Die BFH-Rechtsprechung, wonach eine Teilwertabschreibung eines Sanierungszuschusses ausscheidet, wenn dieser nicht ausschließlich zur Abwendung der Insolvenz gewährt wird, findet in dieser strikten Form nur im Jahr der Zuschussgewährung Anwendung. Für die Folgejahre ist unter Heranziehung der gerade dargestellten allgemeinen Grundsätze zu prüfen, ob der Teilwert tatsächlich noch den (erhöhten) Anschaffungskosten entspricht.
Beispiel: Übertragen auf den Streitfall bedeutet dies: Die „Sanierungszuschüsse“ dürfen zwar nicht in den Jahren abgeschrieben werden, in denen sie gewährt wurden, aber eventuell in den Folgejahren. Konkret heißt das beispielsweise für den Sanierungszuschuss des Jahres 2002 in Höhe von 100.000 €, dass insoweit keine Berechtigung zu einer sofortigen Abschreibung besteht. Es ist dem BFH zufolge jedoch möglich, dass der Wert der GmbH zum 31.12.2003 unter die Anschaffungskosten, die zum 31.12.2002 gesetzt worden sind, gesunken war. |
Dem FG wirft der BFH hierbei vor, nicht beachtet zu haben, dass bei der Beurteilung des Ertragswerts eines Unternehmens von dem zugrunde gelegten Gewinn bzw. maßgeblichen Ertrag u.a. ein angemessener Unternehmerlohn abzuziehen ist. Bei einem von einer Kapitalgesellschaft betriebenen Unternehmen wird deshalb der Ertragswert durch denjenigen Ertrag bestimmt, der nach Abzug angemessener Geschäftsführerbezüge verbleibt. Selbst wenn das Unternehmen nicht ausschließlich oder vorwiegend nach dem Ertragswert bewertet wird, sondern wie etwa bei der sog. Mittelwertmethode Substanz- und Ertragswert je zur Hälfte berücksichtigt werden, wirkt sich der Unternehmerlohn wertmindernd aus (Beschluss des Großen Senats des BFH vom 12.5.2003, GrS 2/00, BStBl. II 2004, 100, unter C.II.1.b)). Entgegen dieser Rechtsprechung habe das FG bei der Beurteilung der Gesamtertragslage des im Wege einer Betriebsaufspaltung geführten Unternehmens die Gehälter, welche dem Kläger von der GmbH gezahlt wurden, vollumfänglich als im Unternehmen erwirtschaftete Erträge einbezogen. Im Ergebnis wurde das Verfahren zwecks neuer Ermittlung der konkreten Beteiligungswerte deshalb an das FG zurückverwiesen.

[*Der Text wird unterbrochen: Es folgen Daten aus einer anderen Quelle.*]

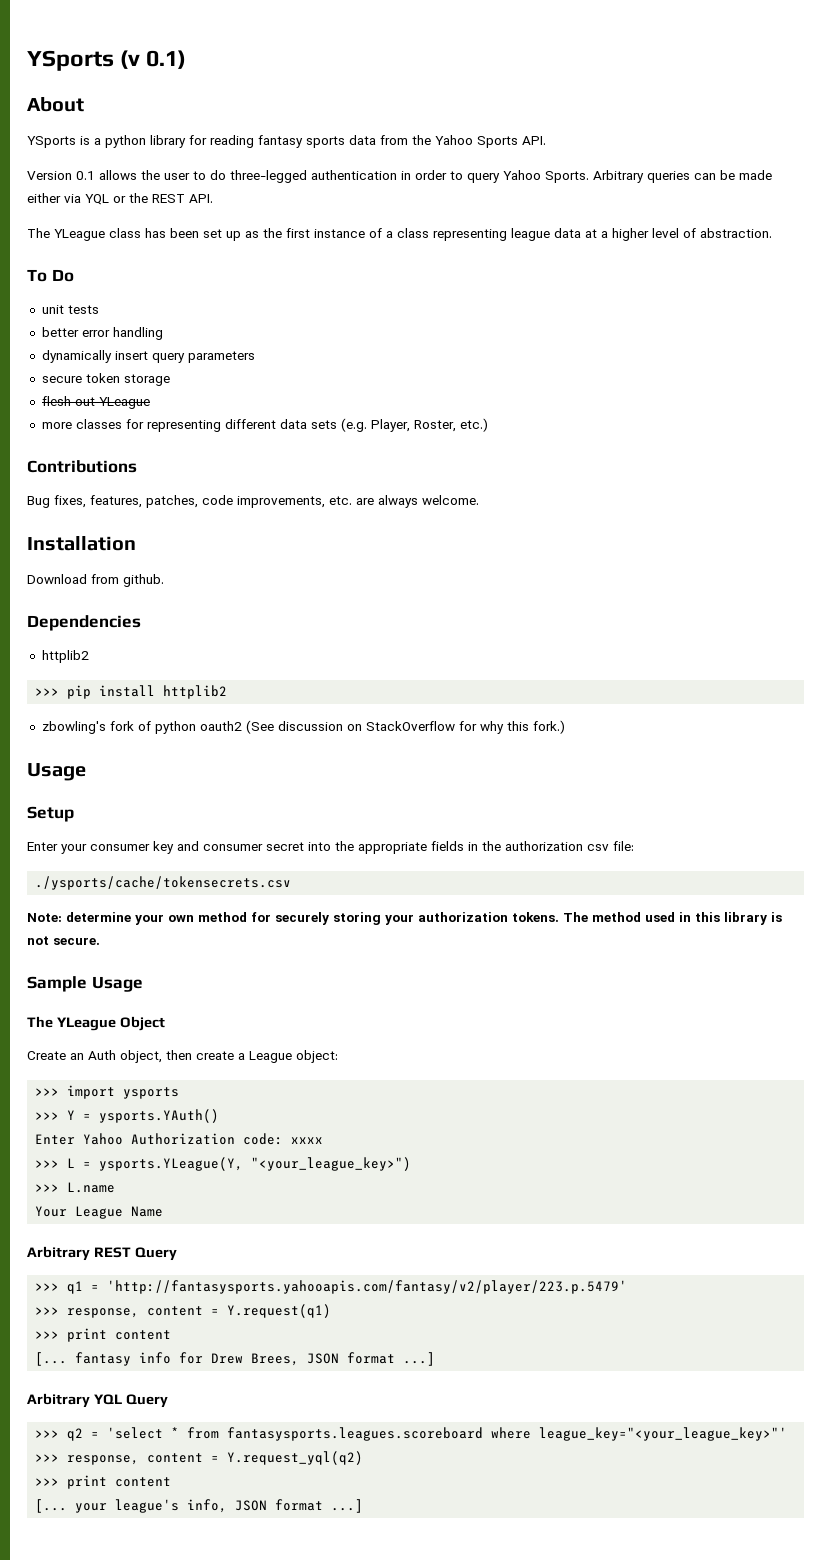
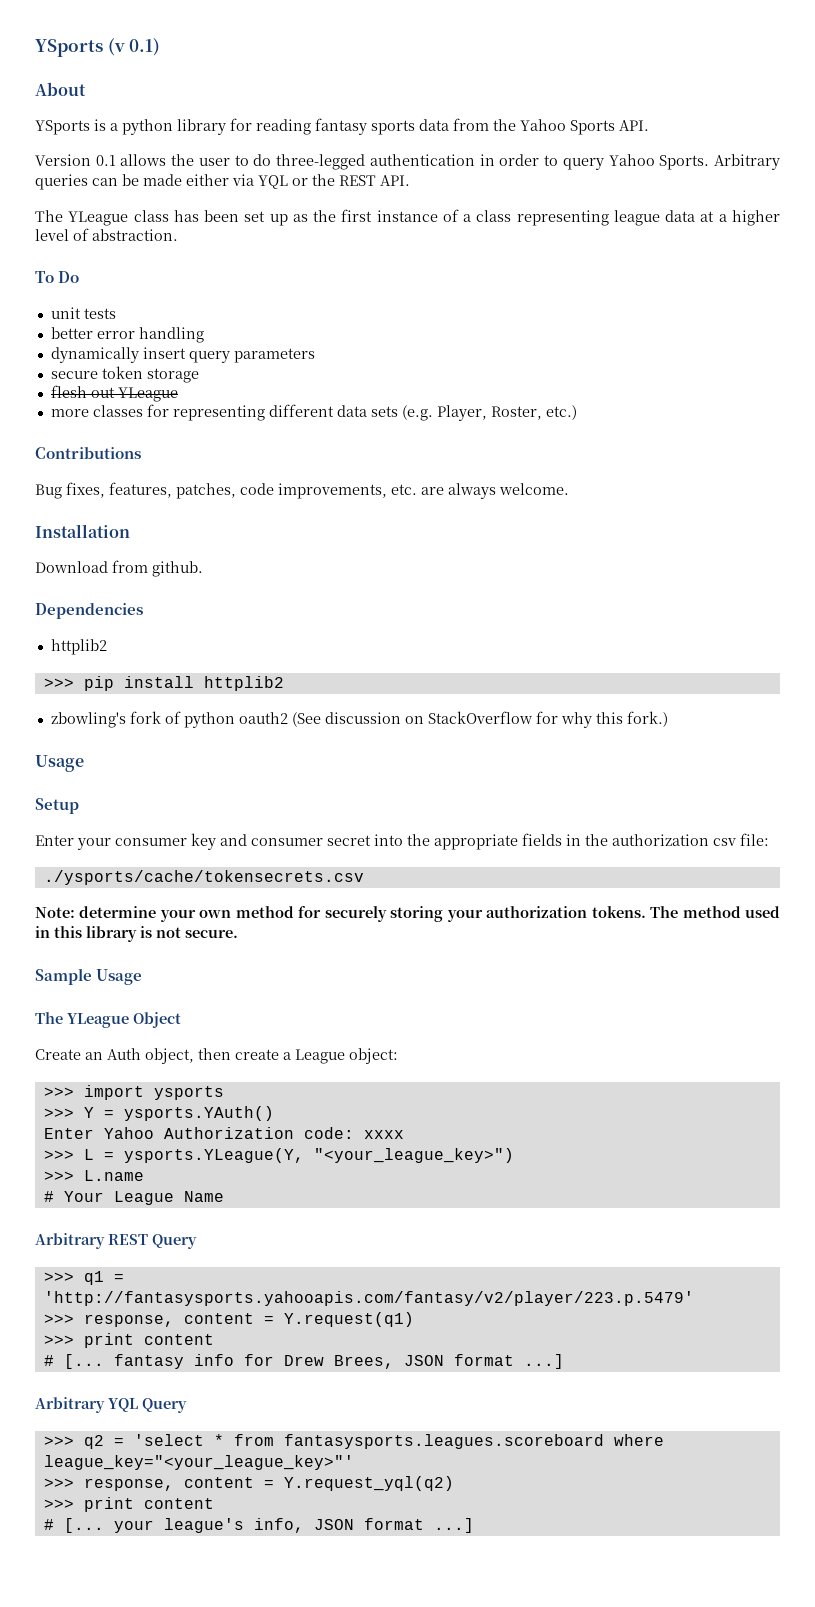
(116, 1187) none -> [43,1191,54,1202] #
(172, 1335) none -> [43,1355,54,1366] #
(172, 1482) none -> [43,1519,54,1530] #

- Die Vermutung, dass sich der Teilwert eines Wirtschaftsguts im Zeitpunkt seiner Anschaffung oder Herstellung mit den tatsächlichen Anschaffungs- oder Herstellungskosten deckt, gilt nicht ohne Weiteres unwiderleglich für zusätzliche Anschaffungskosten in Gestalt verdeckter Einlagen. Denn durch die Leistung verdeckter Einlagen werden keine neuen Anteile an der Kapitalgesellschaft angeschafft oder hergestellt. In der Regel wird lediglich der Wert der vorhandenen Anteile erhöht. Die Werterhöhung kann jedoch im Einzelfall durch andere Umstände, die den Wert mindern, ausgeglichen werden.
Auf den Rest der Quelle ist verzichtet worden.